## WRITTEN TASK
Extract each record and reproduce it exactly.

Dataset entries
+ + + +

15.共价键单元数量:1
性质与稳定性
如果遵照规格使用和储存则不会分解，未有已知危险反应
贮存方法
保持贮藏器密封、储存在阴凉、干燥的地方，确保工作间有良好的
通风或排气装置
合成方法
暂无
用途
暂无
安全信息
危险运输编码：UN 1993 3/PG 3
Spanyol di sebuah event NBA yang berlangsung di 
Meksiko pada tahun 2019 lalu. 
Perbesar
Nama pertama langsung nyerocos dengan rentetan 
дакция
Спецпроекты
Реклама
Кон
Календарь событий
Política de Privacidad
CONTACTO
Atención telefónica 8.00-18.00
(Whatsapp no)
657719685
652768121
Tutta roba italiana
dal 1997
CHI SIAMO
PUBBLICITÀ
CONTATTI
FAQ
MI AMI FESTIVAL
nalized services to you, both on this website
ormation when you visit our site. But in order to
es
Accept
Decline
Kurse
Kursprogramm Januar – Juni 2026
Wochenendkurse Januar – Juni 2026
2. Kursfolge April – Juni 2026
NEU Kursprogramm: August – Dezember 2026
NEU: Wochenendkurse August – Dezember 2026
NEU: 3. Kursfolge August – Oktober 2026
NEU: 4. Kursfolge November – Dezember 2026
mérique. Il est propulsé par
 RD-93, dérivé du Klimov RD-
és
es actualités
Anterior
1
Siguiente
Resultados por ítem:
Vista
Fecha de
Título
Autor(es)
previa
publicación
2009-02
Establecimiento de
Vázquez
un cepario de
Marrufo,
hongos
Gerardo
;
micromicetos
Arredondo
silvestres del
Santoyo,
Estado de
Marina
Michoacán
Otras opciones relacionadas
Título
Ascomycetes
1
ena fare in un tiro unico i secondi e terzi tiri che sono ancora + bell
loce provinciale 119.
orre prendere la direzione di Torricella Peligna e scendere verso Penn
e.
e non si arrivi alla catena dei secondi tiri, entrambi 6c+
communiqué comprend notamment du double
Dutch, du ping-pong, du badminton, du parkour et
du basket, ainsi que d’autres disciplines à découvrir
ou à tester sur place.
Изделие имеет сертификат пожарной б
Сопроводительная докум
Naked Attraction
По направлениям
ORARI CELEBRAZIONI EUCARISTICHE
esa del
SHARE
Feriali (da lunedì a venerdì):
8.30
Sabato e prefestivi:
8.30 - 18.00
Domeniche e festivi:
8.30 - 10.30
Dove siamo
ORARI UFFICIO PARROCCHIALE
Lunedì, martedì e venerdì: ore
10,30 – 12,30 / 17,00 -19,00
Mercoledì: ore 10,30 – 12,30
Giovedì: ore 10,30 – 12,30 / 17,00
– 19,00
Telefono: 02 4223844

+ + + +

## RESPONSE
15.共价键单元数量:1
性质与稳定性
如果遵照规格使用和储存则不会分解，未有已知危险反应
贮存方法
保持贮藏器密封、储存在阴凉、干燥的地方，确保工作间有良好的
通风或排气装置
合成方法
暂无
用途
暂无
安全信息
危险运输编码：UN 1993 3/PG 3
Spanyol di sebuah event NBA yang berlangsung di 
Meksiko pada tahun 2019 lalu. 
Perbesar
Nama pertama langsung nyerocos dengan rentetan 
дакция
Спецпроекты
Реклама
Кон
Календарь событий
Política de Privacidad
CONTACTO
Atención telefónica 8.00-18.00
(Whatsapp no)
657719685
652768121
Tutta roba italiana
dal 1997
CHI SIAMO
PUBBLICITÀ
CONTATTI
FAQ
MI AMI FESTIVAL
nalized services to you, both on this website
ormation when you visit our site. But in order to
es
Accept
Decline
Kurse
Kursprogramm Januar – Juni 2026
Wochenendkurse Januar – Juni 2026
2. Kursfolge April – Juni 2026
NEU Kursprogramm: August – Dezember 2026
NEU: Wochenendkurse August – Dezember 2026
NEU: 3. Kursfolge August – Oktober 2026
NEU: 4. Kursfolge November – Dezember 2026
mérique. Il est propulsé par
 RD-93, dérivé du Klimov RD-
és
es actualités
Anterior
1
Siguiente
Resultados por ítem:
Vista
Fecha de
Título
Autor(es)
previa
publicación
2009-02
Establecimiento de
Vázquez
un cepario de
Marrufo,
hongos
Gerardo
;
micromicetos
Arredondo
silvestres del
Santoyo,
Estado de
Marina
Michoacán
Otras opciones relacionadas
Título
Ascomycetes
1
ena fare in un tiro unico i secondi e terzi tiri che sono ancora + bell
loce provinciale 119.
orre prendere la direzione di Torricella Peligna e scendere verso Penn
e.
e non si arrivi alla catena dei secondi tiri, entrambi 6c+
communiqué comprend notamment du double
Dutch, du ping-pong, du badminton, du parkour et
du basket, ainsi que d’autres disciplines à découvrir
ou à tester sur place.
Изделие имеет сертификат пожарной б
Сопроводительная докум
Naked Attraction
По направлениям
ORARI CELEBRAZIONI EUCARISTICHE
esa del
SHARE
Feriali (da lunedì a venerdì):
8.30
Sabato e prefestivi:
8.30 - 18.00
Domeniche e festivi:
8.30 - 10.30
Dove siamo
ORARI UFFICIO PARROCCHIALE
Lunedì, martedì e venerdì: ore
10,30 – 12,30 / 17,00 -19,00
Mercoledì: ore 10,30 – 12,30
Giovedì: ore 10,30 – 12,30 / 17,00
– 19,00
Telefono: 02 4223844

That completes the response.